She was glad when the dancing was over and he had finally departed for his hotel, glad when Susie had at last ceased chattering and dropped reluctantly to sleep.
For a long time she lay awake trying to straighten out things in her mind and account to herself for the sense of vague confusion which oppressed her.
Morton had come back! That was the prominent thing, of which she repeatedly assured herself. How often she had looked forward to that moment, and felt in anticipation a vivid joy. She had thought of it in a hundred ways, always with pleasure, but never in this particular way—among so many strangers.
It must be that which confused her, she thought, for she was extremely sensitive to the attitude of those about her. She felt an unspoken criticism of Morton on the part of her new friends in the house, and resented it; yet in her own mind a faint comparison would obtrude itself between his manners and those of Jimmie Saunders or Mr. Greer, for instance. The young Scotchman she had seen regarding Morton with an undisguised dislike, and this she inwardly resented, even while herself disliking his bearing to his aunt—and to her grandmother.

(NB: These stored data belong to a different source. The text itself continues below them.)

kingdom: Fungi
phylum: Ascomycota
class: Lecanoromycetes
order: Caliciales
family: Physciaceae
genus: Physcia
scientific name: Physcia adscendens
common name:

It was all contradictory and unsatisfying, and she fell asleep saying over to herself, "He has come back! He has come back!" and trying to feel happy.

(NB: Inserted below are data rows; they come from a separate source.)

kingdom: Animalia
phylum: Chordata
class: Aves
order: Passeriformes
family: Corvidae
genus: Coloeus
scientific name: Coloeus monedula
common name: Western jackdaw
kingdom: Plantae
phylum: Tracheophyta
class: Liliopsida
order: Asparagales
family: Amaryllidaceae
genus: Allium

Aunt Orella was happy at any rate. She would not rest until her beloved nephew was installed in the house, practically turning out Mr. Gibbs in order to accommodate him. Morton protested, talked of business and of having to go away at any time; and Mr. Gibbs, who still "mealed" with them, secretly wished he would.
But Morton did not go away. It was a long time since he had been petted and waited on, and he enjoyed it hugely, treating his aunt with a serio-comic affection that was sometimes funny, sometimes disagreeable.

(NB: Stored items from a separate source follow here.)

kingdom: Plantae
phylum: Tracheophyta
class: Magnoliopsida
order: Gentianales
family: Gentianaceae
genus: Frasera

At least Susie found it so. Her first surprise over, she fell back on a fund of sound common sense, strengthened by present experience, and found a good deal to criticise in her returned brother. She was so young when he left, and he had teased her so unmercifully in those days, that her early memories of him were rather mixed in sentiment, and now he appeared, not as the unquestioned idol of a manless family in a well-nigh manless town, but as one among many; and of those many several were easily his superiors.
He was her brother, and she loved him, of course; but there were so many wanting to be "brothers" if not more, and they were so much more polite! Morton petted, patronized and teased her, and she took it all in good part, as after the manner of brothers, but his demeanor with other people was not to her mind.